## Supplied material
————————

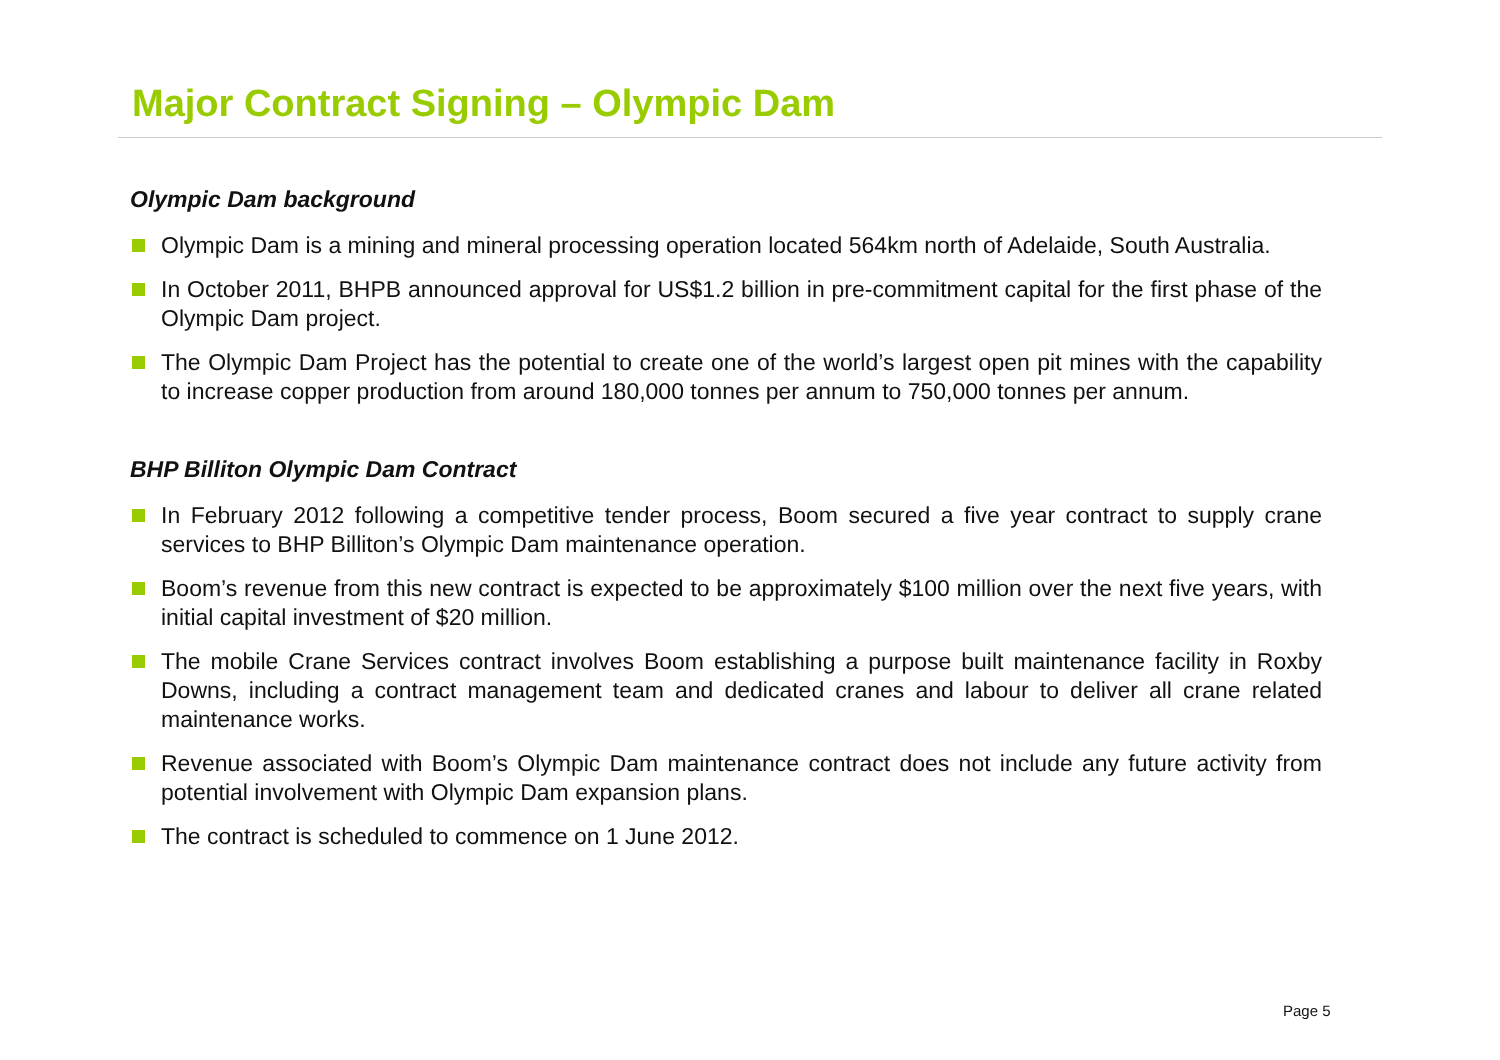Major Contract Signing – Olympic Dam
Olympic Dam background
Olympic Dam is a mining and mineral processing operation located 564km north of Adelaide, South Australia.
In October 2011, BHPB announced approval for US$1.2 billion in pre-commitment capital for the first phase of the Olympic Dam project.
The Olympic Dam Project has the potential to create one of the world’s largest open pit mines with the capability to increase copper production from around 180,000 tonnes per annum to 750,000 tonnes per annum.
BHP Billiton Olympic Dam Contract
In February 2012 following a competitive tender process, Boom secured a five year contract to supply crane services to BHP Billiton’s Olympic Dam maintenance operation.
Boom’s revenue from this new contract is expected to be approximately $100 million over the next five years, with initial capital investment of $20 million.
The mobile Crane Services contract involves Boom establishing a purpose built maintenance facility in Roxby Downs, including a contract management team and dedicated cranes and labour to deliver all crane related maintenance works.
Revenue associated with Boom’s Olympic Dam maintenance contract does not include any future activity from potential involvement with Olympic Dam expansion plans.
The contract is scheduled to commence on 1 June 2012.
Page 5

————————

## Task instructions
Return nothing but the lines running from the start of the data to the line with "The mobile Crane", please, both ends included and no pictures.

## Task output
Major Contract Signing – Olympic Dam
Olympic Dam background
Olympic Dam is a mining and mineral processing operation located 564km north of Adelaide, South Australia.
In October 2011, BHPB announced approval for US$1.2 billion in pre-commitment capital for the first phase of the Olympic Dam project.
The Olympic Dam Project has the potential to create one of the world’s largest open pit mines with the capability to increase copper production from around 180,000 tonnes per annum to 750,000 tonnes per annum.
BHP Billiton Olympic Dam Contract
In February 2012 following a competitive tender process, Boom secured a five year contract to supply crane services to BHP Billiton’s Olympic Dam maintenance operation.
Boom’s revenue from this new contract is expected to be approximately $100 million over the next five years, with initial capital investment of $20 million.
The mobile Crane Services contract involves Boom establishing a purpose built maintenance facility in Roxby Downs, including a contract management team and dedicated cranes and labour to deliver all crane related maintenance works.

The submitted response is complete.